Don’t let the word “boutique” scare your pocketbook away, said Kelly Sigg, who opened Audacious Boutique, 110 S. Jefferson Ave., April 14.
“My goal is to keep everything in the shop affordable,” Sigg said. “The only thing we have over $40 is a pair of capris.”
Clothing is the shop’s main merchandise. It also has shoes, jewelry, purses, scarves, hand and body lotions and Iola High Mustangs and Fillies shirts. Sigg has handcrafted jewelry from artisans in Kansas City and Wichita, as well as costume jewelry. Clothing comes in all sizes, from small to extra-extra large, although not every item is available in all sizes.
“We can’t have everything, but we have something for everyone,” Sigg said.
Saturday’s grand opening will include a fashion show as well as other perks.

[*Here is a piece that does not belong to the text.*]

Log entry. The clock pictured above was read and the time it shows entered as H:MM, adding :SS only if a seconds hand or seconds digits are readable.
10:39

Joelle Shallah and Kristen Dreher from Bella Donna Salon, 401 N. Jefferson Ave., will do nails, hair and makeup; refreshments will be served and door prizes awarded.
AUDACIOUS Boutique is situated in a row of buildings recently redone by David Toland, who purchased the old Iola State Bank building, on the southeast corner of Madison and Jefferson avenues, and the stores south to the alley.

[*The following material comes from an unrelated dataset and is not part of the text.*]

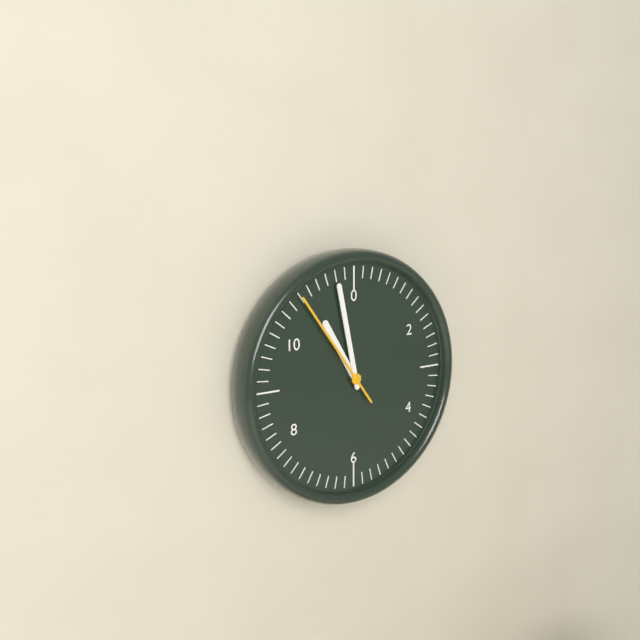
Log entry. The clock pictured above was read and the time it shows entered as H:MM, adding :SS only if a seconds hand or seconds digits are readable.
10:58:54
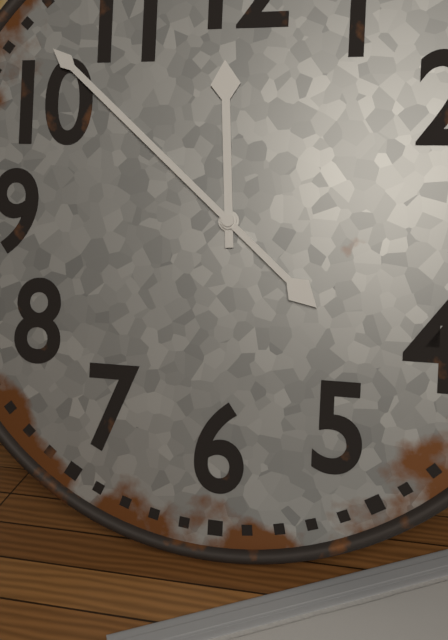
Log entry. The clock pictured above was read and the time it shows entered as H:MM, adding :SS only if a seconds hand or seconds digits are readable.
11:52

“I just love what’s been done,” Sigg said, including removal of Sheetrock from an interior brick wall. Its wood floors now have a high glossy sheen. Carpet was added in the rear half where flooring had to be replaced.
“What has been done gives the shop a quaintness,” Sigg said, letting the word slip off her tongue for effect, just as she does when she says “audacious,” a word that impressed her when she first saw the movie “Hope Floats.”
“It means bold and brave,” which, she said, describes the adventure that the shop is for her.
Sigg works full time for SE-KAN Asphalt Services, Gas, which explains the shop’s evening hours Wednesdays, Thursdays and Fridays and being open on Saturdays and Sunday afternoons. Merchandise also is advertised on Facebook, an aside that Sigg said had led to sales in Tulsa and several cities in Kansas.
This isn’t Sigg’s first try at retail. Sigg managed a clothing store in Wellington 30 years ago and did indirect sales in home decor through home parties for 10 years.
AFTER graduating from Iola High School in 1978, Sigg, 50, lived elsewhere for better than two decades, returning here in 2002. The next year she married Steve Sigg, who has become “Steve the steamer” for his role in prepping new shipments of clothing for the shop.
Daughter Natasha Pyle, McPherson, got her mother headed toward a revived career in retail when she told her about friends ordering purses and accessories from Facebook postings.
“She told me, ‘You really ought to do something in Iola,’ as if working full time weren’t enough,” Sigg said.